* Instrucciones y requisitos: Determina si cada afirmación concuerda con el pasaje sobre la libertad del acto humano, respondiendo sí o no y citando literalmente las palabras del pasaje que lo deciden: (a) para calificar un acto como bueno o malo, primero debe tratarse de un acto humano; (b) todo acto con advertencia y consentimiento es plenamente libre; (c) la libertad es una propiedad de los actos humanos.

* Pasaje citado:

..........

Dentro de la ética
aristotélico-tomista para que un acto pueda calificársele como bueno o malo,
primeramente tiene que ser un acto humano, esto es, un acto que "procede de la voluntad deliberada del
hombre...que es realizado con conocimiento y libre voluntad"[1].
La libertad es el carácter o propiedad de dichos actos[2],
por ende, cuando se dice que una persona ha actuado libremente significa que ha
realizado un acto con advertencia (del acto en sí y de su relación con la
moralidad) y consentimiento.
He aquí uno de los
principales problemas entorno a dicha concepción de la libertad y, por tanto,
del valor con que se califica dicho acto. Si un acto humano debe poseer
advertencia y consentimiento[3],
entonces dichos elementos deberían ser plenos o al menos suficientes para que
la acción se considere libre y, por ello, moralmente calificable. Pero se
constata que hay actos humanos que poseen advertencia y consentimiento y, sin
embargo, podemos considerar que no son totalmente libres.
La afirmación anterior
podría sonar “herética” dado que para la filosofía clásica “el hombre decide de su acción, con
conocimiento de causa, en la claridad racional de sus motivaciones y el dominio
de los móviles instintivos”[4];
a pesar de ello, es importante señalar que los avances en la psicología, en
especial a partir del psicoanálisis, implican una serie reflexión en torno a la
concepción que tenemos sobre los actos que consideramos libres, lo que a su vez
conlleva una reflexión sobre la responsabilidad moral de los mismos.

..........

* Registros proporcionados:
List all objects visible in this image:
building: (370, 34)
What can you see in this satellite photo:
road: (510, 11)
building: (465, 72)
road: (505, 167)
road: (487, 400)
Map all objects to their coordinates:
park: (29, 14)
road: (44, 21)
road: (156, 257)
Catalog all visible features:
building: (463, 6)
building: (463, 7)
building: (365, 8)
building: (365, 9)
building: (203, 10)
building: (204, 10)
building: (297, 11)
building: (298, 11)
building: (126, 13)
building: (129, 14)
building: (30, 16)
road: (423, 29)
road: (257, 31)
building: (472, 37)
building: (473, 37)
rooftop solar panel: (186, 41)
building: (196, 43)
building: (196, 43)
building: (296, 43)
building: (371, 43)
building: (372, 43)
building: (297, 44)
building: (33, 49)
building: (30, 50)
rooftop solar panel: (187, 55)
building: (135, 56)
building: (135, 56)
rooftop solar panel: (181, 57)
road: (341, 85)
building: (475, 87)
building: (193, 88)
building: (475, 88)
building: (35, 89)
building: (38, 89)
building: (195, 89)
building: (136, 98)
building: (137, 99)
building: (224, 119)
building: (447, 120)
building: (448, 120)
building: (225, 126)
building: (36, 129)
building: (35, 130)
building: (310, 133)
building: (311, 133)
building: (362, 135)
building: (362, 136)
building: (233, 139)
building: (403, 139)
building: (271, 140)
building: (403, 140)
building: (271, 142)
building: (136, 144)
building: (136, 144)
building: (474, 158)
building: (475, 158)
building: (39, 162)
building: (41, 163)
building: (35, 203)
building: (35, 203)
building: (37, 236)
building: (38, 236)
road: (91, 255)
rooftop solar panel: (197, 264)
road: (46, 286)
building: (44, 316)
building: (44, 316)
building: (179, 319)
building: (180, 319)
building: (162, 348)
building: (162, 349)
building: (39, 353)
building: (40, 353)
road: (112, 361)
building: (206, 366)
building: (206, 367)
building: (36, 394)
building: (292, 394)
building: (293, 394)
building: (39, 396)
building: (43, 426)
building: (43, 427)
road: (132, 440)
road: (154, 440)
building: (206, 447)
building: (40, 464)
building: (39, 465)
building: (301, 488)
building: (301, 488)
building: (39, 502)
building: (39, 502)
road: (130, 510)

..........

* Tarea resuelta:
(a) Sí: "primeramente tiene que ser un acto humano".
(b) No: "hay actos humanos que poseen advertencia y consentimiento y, sin embargo, podemos considerar que no son totalmente libres".
(c) Sí: "La libertad es el carácter o propiedad de dichos actos".